Importantly, several months ago, we conducted a third-party investigation involving Anne’s behavior during her employment. The investigation surfaced facts that she engaged in serious misconduct and established multiple instances in which she demonstrated a gross lapse in judgment and this led to her termination. This was an undesirable outcome for Anne, and we had been working with her on the details of her departure when she filed a public lawsuit that includes false and damaging claims against Unity, its employees and John, in particular.
Before and throughout the investigation, Anne had multiple opportunities to share her concerns about her experiences at the company. As with all of our employees, Anne also had access to a number of objective, confidential resources through which to voice her concerns, including an anonymous reporting mechanism. None of these allegations were brought forth until the filing of this complaint.
We are well prepared for the next steps in this legal matter and also expect it to become public, so I wanted you to know first. If you have questions or concerns about any of this, please reach out to me. If anyone from the press contacts you, please refer them to Marisa Graves in PR.
We take these issues seriously at Unity, just as we did when we learned about concerns involving Anne.

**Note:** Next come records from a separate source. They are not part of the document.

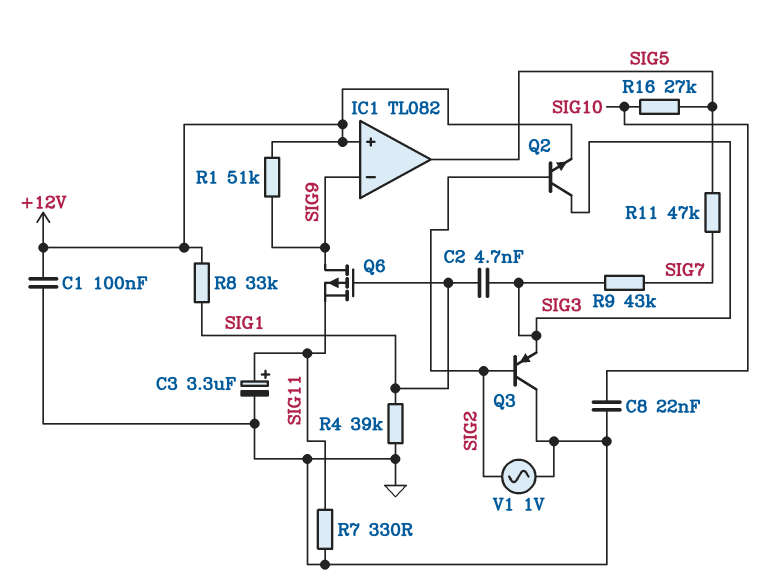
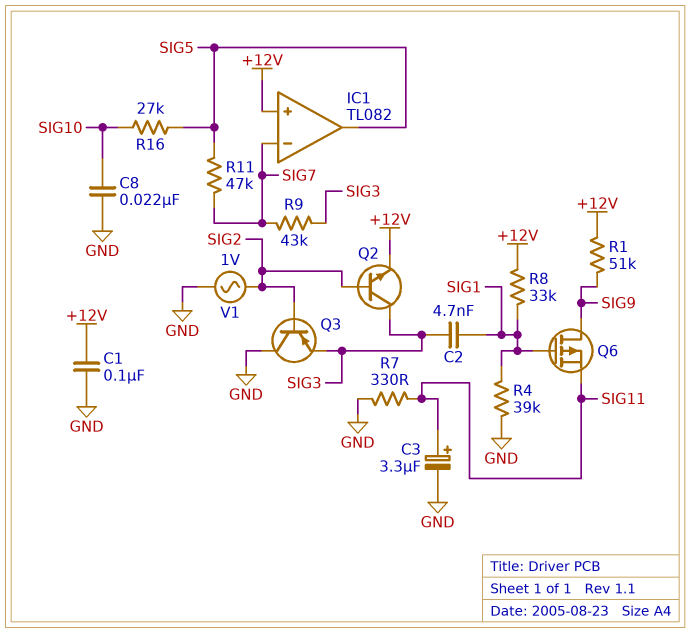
IC1 pin in-: SIG9 -> SIG7

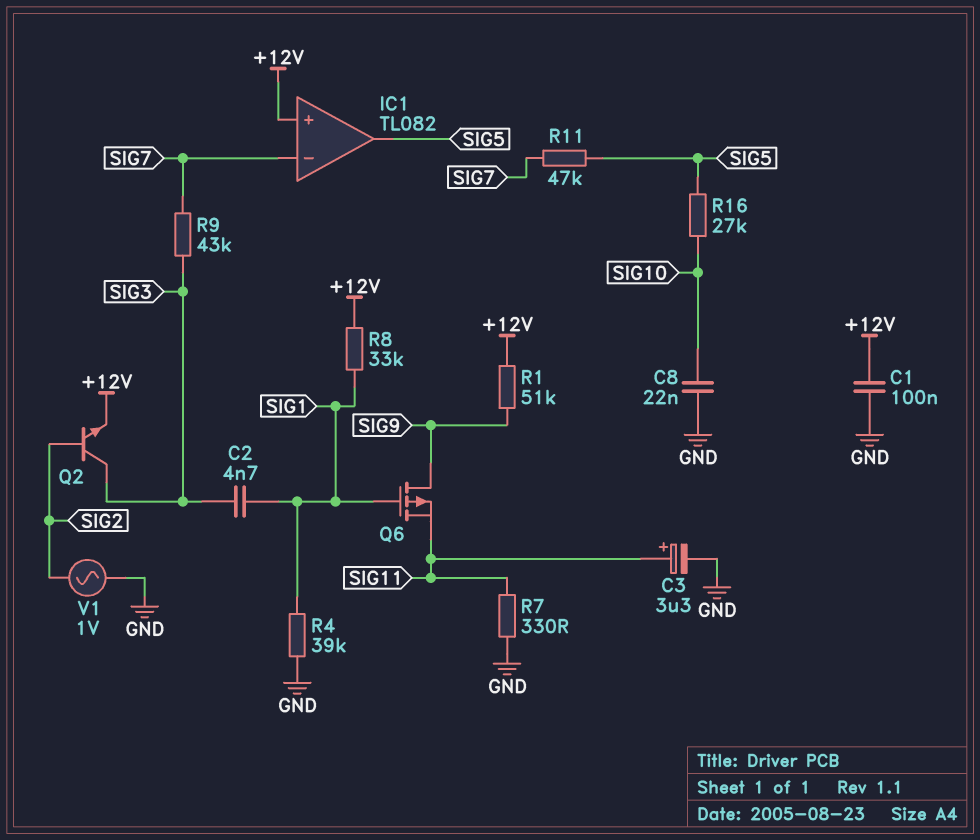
Q3: PNP (B SIG2, C GND, E SIG3) -> none

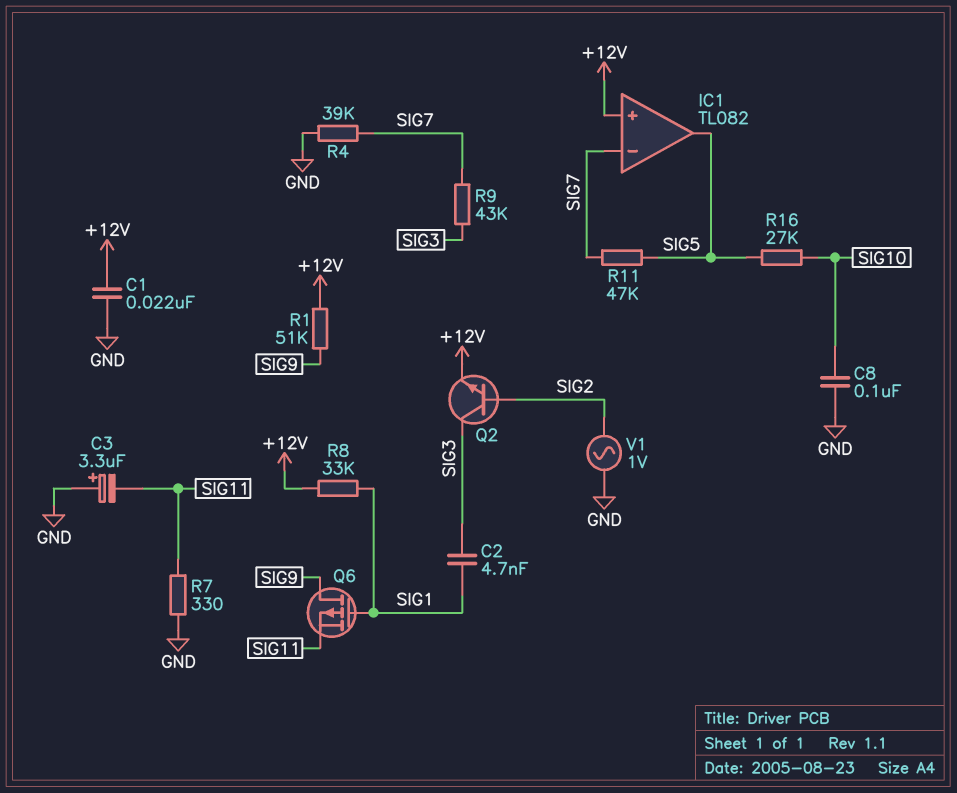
C1: 100nF (+12V, GND) -> 22nF (+12V, GND)
C3: 3.3uF (plus SIG11, minus GND) -> 3.3uF (plus GND, minus SIG11)
C8: 22nF (GND, SIG10) -> 100nF (GND, SIG10)
R4: 39k (GND, SIG1) -> 39k (GND, SIG7)

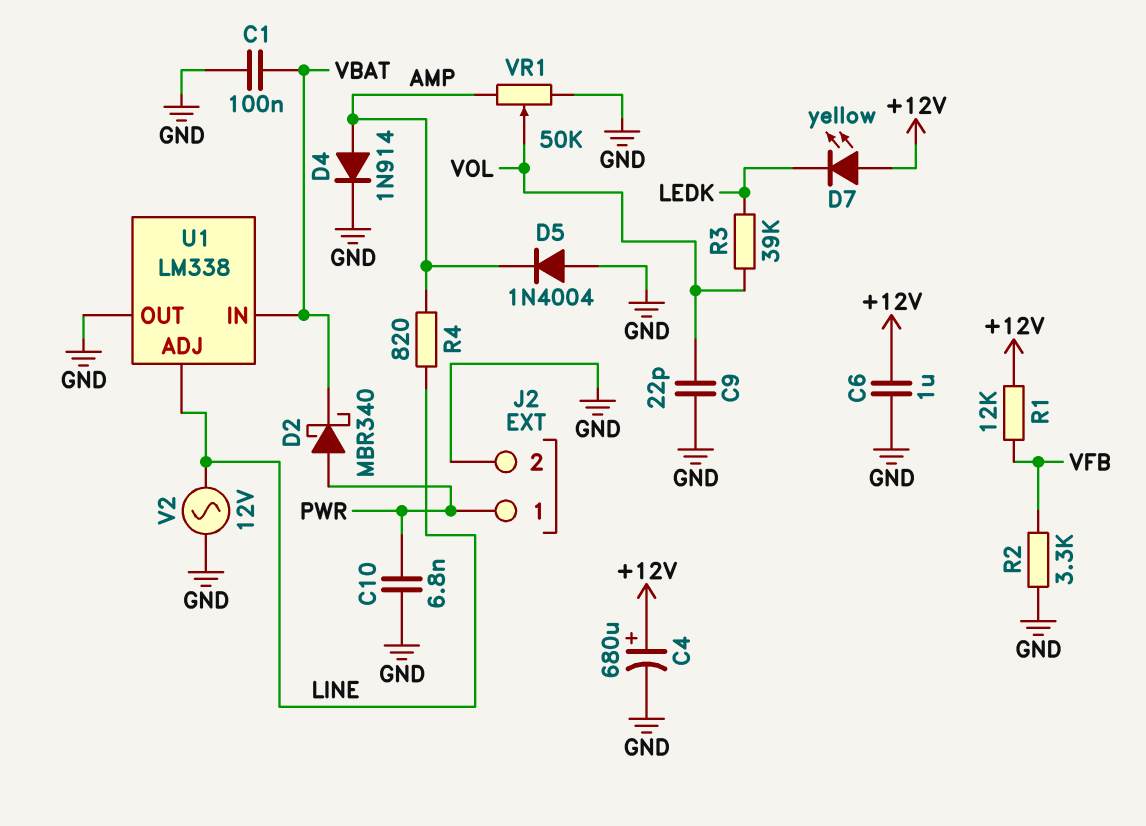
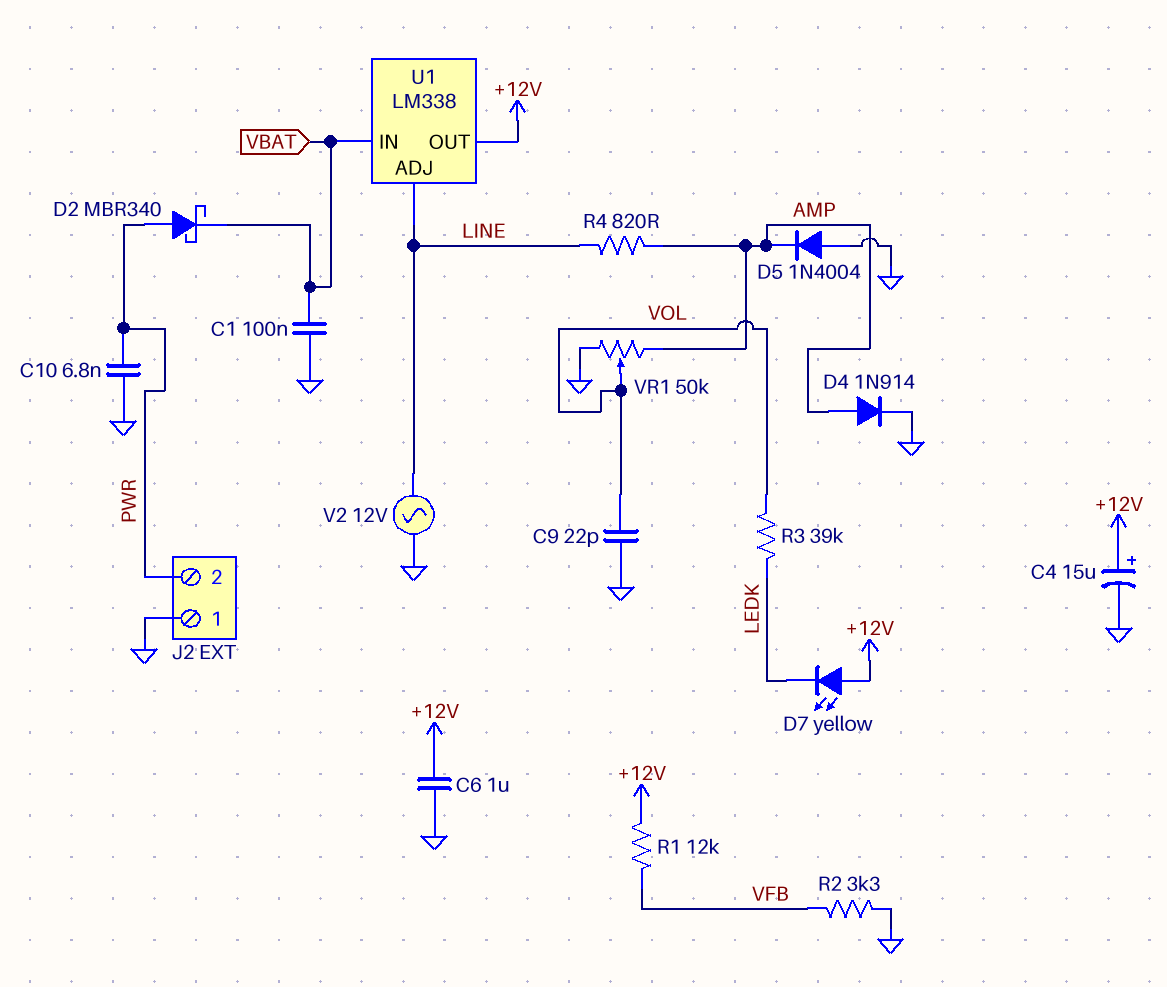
C4: 680uF (plus +12V, minus GND) -> 15uF (plus +12V, minus GND)
J2 pin 1: PWR -> GND
J2 pin 2: GND -> PWR
U1 pin OUT: GND -> +12V

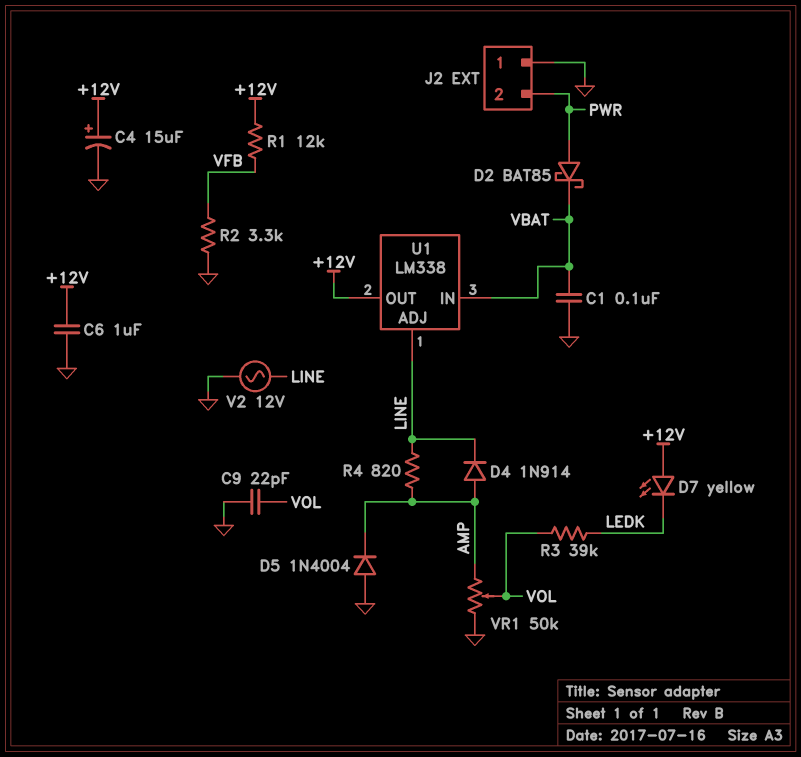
C10: 6.8nF (GND, PWR) -> none
D2: schottky MBR340 (A PWR, K VBAT) -> schottky BAT85 (A PWR, K VBAT)
D4: diode 1N914 (A AMP, K GND) -> diode 1N914 (A AMP, K LINE)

We don’t tolerate harassment here, and we have policies in place to address relationships in the workplace. These are issues we discuss with all of you so that you know and trust the resources available to you, and we are committed to continuing to do so. As you know, you can also always come directly to me.
Ruth Ann Keene
Riccitiello joined Unity’s board of directors in 2013 and became the company’s CEO in October 2014. Prior to his time at Unity he served as CEO and president of Electronic Arts and co-founded Elevation Partners, which later sold Bioware and Pandemic Studios to EA.